* Start TEXT BLOCK *
And for me, my lunch is not complete without beans or lentils now. A quarter or half a tin is absolutely essential to keep me sated throughout the afternoon at work.

I got the idea to coat the seeds in the tahini-tomato paste mixture after making From My Bowl‘s pizza nuts. She coats cashews and almonds in tomato puree, nutritional yeast, soy sauce, and herbs and they taste just like the pizza flavoured pringles (which are also off limits to coeliacs, so hey, another recipe for you!)

If you make this in a batch for lunches for the week, don’t assemble the full bowl with the nut/seed mixture mixed through or they will go soft. You want to keep the crunch by keeping the nuts in a sealed container in the cupboard, not the fridge. They’ll keep for a week.

I regularly see people venting on the coeliac Facebook groups about their lack of lunchtime options. I want to help people think outside the box, beyond ham and cheese sandwiches or tuna pasta salads. There is a wealth of ingredients out there that are all coeliac-friendly and boast far superior nutritional stats to bog-standard supermarket free-from sandwiches.

Try it out! I opted for these flavours, but the great thing about buddha bowls is that they can be customised to your own tastes. Maybe omit the tahini and use peanut butter. Or instead of balsamic, add a dash of tamari. The options are endless! Oh, and before you get stuck in, you’ll need my how to cook quinoa tutorial!

Gluten Free Tahini Balsamic Buddha Bowl
  • 1 cup dry quinoa
  • 2 cups vegetable stock
  • ⅓ cup / 55g cashews
  • ⅓ cup / 55g mixed sunflower and pumpkin seeds
  • 1 tbsp tahini
  • 1 tbsp tomato puree
  • ½ tsp chilli flakes
  • ½ tsp dried basil
  • 2-3 tbsp water
  • 1 tbsp vegetable oil
  • 2 garlic cloves, minced
  • 2 cups / 250g cherry tomatoes, halved
  • 2 cups / 100g kale, washed and chopped
  • 2 tbsp balsamic vinegar
  • 1x tin drained butter beans
  • Salt and pepper
  1. Preheat your oven to 180 degrees C.
* End TEXT BLOCK *
* Start RECORD LIST *
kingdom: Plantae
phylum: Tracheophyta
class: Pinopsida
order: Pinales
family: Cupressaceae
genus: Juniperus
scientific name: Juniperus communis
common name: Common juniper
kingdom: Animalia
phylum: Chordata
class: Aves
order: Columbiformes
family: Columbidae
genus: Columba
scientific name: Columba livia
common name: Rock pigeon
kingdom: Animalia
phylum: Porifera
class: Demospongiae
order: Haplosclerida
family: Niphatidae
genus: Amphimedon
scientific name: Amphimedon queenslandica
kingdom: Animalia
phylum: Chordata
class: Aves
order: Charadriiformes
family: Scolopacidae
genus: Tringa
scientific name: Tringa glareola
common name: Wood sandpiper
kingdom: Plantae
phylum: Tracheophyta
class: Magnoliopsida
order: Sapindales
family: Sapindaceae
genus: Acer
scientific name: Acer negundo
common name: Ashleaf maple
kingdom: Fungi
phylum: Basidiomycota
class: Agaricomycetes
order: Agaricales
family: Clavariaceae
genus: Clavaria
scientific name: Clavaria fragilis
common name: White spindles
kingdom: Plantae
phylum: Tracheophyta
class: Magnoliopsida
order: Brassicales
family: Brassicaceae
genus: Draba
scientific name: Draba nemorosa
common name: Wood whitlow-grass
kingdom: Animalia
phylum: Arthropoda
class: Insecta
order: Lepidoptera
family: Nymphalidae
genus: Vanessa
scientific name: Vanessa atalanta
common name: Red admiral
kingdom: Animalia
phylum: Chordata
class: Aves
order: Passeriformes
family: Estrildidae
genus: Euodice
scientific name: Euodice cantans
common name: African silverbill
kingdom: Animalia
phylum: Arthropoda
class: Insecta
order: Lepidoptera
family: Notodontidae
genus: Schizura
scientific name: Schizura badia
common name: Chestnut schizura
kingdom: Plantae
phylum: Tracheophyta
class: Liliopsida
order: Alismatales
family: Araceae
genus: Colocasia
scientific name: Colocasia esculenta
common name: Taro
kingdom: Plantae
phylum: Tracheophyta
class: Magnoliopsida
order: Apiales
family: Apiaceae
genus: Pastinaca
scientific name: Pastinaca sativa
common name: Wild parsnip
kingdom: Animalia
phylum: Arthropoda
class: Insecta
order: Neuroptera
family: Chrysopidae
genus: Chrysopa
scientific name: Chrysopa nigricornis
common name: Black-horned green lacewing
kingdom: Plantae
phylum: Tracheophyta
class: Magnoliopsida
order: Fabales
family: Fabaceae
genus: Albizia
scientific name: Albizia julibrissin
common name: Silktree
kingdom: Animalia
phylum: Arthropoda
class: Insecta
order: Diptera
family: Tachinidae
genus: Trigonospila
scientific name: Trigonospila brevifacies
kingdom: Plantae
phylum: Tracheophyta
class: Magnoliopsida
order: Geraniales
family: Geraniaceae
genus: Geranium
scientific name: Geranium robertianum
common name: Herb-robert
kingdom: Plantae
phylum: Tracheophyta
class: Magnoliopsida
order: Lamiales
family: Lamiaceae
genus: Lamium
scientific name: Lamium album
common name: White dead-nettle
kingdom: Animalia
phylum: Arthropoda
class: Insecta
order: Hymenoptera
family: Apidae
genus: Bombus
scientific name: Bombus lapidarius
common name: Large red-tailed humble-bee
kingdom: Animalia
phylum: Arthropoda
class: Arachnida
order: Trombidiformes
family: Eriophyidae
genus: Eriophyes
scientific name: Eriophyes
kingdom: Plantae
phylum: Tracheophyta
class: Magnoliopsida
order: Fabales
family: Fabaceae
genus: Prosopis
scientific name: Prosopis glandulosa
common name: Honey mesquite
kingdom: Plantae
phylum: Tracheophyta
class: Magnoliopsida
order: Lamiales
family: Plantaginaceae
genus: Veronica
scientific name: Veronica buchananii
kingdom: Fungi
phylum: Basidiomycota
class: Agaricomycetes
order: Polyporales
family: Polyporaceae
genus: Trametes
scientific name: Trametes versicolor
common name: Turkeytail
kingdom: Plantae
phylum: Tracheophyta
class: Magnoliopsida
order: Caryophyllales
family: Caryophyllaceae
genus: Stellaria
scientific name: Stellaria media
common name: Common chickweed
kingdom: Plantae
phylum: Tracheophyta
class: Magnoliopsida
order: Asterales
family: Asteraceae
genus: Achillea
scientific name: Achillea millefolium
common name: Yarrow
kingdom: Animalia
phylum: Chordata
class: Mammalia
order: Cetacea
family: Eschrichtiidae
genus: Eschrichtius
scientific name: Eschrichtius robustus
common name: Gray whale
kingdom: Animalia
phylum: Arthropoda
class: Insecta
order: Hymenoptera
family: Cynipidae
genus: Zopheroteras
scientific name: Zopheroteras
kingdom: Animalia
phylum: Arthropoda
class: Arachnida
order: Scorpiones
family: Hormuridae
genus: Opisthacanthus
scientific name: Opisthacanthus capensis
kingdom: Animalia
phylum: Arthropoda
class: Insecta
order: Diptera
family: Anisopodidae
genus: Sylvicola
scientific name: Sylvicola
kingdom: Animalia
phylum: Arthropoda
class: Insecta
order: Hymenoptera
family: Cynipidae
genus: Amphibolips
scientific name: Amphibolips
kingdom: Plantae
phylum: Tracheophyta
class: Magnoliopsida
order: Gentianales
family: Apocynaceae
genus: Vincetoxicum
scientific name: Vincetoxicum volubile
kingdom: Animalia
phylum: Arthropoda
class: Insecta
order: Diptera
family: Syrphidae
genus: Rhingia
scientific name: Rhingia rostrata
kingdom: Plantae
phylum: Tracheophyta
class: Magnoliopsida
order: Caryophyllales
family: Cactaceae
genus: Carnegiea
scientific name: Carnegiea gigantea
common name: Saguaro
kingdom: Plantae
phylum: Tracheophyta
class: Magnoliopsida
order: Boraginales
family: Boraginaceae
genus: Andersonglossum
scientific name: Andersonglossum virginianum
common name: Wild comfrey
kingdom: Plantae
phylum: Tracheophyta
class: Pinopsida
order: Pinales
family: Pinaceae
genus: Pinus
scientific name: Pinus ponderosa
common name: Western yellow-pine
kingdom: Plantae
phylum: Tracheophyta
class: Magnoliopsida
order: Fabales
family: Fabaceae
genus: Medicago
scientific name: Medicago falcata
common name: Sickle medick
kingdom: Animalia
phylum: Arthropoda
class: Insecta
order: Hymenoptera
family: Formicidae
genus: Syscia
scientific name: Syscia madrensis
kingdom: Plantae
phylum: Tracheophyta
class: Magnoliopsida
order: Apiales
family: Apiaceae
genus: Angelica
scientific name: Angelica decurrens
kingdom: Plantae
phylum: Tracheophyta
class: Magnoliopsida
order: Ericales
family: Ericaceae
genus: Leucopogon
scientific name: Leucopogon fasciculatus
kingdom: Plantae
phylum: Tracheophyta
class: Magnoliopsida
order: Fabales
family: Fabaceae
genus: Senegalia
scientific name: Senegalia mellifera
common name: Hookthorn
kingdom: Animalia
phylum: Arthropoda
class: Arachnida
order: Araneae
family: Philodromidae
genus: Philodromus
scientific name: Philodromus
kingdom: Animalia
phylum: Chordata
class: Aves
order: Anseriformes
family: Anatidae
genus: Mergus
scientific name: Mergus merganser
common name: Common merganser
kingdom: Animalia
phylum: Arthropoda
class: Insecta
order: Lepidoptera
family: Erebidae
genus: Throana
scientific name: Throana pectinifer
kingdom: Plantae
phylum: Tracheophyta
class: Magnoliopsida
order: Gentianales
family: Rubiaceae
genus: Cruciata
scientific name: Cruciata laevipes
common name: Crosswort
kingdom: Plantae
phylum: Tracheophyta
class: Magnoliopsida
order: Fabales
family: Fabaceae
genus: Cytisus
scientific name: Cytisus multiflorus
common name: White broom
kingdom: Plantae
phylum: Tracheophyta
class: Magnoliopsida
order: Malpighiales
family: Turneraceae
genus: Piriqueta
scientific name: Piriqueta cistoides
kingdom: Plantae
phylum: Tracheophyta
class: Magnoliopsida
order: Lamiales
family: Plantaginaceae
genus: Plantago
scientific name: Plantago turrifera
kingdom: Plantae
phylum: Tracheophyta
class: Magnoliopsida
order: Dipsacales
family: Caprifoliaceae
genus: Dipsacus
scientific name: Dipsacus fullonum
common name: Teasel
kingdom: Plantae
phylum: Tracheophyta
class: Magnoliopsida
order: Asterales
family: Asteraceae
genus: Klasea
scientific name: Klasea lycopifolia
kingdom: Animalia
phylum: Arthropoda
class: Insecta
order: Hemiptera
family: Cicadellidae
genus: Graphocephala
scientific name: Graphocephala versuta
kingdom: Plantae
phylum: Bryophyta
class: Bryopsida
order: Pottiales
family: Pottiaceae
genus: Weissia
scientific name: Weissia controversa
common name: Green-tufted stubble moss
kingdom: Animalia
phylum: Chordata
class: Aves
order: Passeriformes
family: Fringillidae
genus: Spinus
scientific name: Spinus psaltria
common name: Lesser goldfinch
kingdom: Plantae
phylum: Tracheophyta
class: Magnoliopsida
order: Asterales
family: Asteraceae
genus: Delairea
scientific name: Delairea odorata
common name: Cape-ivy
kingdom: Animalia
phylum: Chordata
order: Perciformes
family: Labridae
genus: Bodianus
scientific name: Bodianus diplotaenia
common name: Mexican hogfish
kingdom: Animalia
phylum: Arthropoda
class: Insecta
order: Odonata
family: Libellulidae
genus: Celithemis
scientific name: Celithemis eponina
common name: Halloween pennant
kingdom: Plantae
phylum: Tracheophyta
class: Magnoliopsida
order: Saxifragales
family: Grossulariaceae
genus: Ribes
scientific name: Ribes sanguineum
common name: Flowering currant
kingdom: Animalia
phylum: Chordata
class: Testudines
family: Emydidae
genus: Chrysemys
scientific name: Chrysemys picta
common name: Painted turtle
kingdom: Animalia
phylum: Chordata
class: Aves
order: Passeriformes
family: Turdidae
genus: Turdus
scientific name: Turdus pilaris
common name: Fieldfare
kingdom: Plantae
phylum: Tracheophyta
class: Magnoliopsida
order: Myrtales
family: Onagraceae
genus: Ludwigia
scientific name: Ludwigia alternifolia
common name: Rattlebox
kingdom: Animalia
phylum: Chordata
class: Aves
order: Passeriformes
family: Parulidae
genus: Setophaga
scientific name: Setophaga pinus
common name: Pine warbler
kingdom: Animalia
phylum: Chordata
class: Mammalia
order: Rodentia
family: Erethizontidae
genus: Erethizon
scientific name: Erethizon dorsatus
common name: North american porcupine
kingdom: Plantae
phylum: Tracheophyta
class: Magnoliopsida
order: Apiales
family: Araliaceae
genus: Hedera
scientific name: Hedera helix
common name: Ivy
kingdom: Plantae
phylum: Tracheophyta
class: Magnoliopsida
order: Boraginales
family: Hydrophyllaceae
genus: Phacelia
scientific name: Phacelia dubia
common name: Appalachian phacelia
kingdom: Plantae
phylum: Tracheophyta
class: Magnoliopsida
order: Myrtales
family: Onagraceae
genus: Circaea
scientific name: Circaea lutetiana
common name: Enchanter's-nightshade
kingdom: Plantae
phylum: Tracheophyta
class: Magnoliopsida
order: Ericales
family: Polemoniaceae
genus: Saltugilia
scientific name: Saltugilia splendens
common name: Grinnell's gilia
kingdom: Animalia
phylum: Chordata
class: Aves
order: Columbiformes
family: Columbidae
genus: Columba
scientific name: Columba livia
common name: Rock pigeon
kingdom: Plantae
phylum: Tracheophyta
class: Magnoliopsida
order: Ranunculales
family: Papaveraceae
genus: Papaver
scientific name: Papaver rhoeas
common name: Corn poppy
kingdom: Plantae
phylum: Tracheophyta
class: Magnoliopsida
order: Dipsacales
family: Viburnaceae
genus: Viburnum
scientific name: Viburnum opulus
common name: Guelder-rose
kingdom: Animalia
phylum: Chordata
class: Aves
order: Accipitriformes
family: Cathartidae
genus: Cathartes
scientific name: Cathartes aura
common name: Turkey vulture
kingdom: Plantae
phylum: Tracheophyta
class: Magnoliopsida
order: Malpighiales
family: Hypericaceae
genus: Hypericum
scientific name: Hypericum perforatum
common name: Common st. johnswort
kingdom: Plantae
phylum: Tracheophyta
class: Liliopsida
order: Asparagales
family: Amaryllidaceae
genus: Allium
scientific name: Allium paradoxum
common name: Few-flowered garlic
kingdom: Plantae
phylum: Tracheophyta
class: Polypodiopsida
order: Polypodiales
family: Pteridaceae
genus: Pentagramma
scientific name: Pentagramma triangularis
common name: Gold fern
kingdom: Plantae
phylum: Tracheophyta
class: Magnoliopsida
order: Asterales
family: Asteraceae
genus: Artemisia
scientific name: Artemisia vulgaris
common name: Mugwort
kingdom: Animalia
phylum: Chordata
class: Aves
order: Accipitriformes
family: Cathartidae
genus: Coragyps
* End RECORD LIST *
PROBLEM 1
In the buddha bowl text, where should the nut and seed mixture be stored to stay crunchy?
PROBLEM 2
Please write the rest of the buddha bowl recipe, picking up after its final step.

REPLY 1
In a sealed container in the cupboard, not the fridge.

REPLY 2
  2. Prepare your quinoa with vegetable stock according to my how to cook quinoa tutorial.
  3. Mix the sauce for your seeds (ingredients from tahini to water). It should be thick enough to coat the nut/seed mixture but thin enough that it’s not clumpy. Mix the seeds and nuts with the sauce and spread it out evenly on a baking sheet.
  4. Pop the tray of seeds in the oven – cook for 5 minutes, then remove and mix around, then in for another 3 minutes, remove again and mix up, then for a final 3 minutes.
  5. Heat a pan on medium and fry the garlic in the oil. Toss in the tomatoes and kale, mix around for a couple of minutes, and then splash in the balsamic vinegar.
  6. When the tomatoes are blistered and the kale has softened, add the beans and heat through. Season with salt and pepper and remove from the heat.
  7. Assemble your bowls! I drizzled extra tahini on top of mine, but you could add houmous, hot sauce – anything you fancy!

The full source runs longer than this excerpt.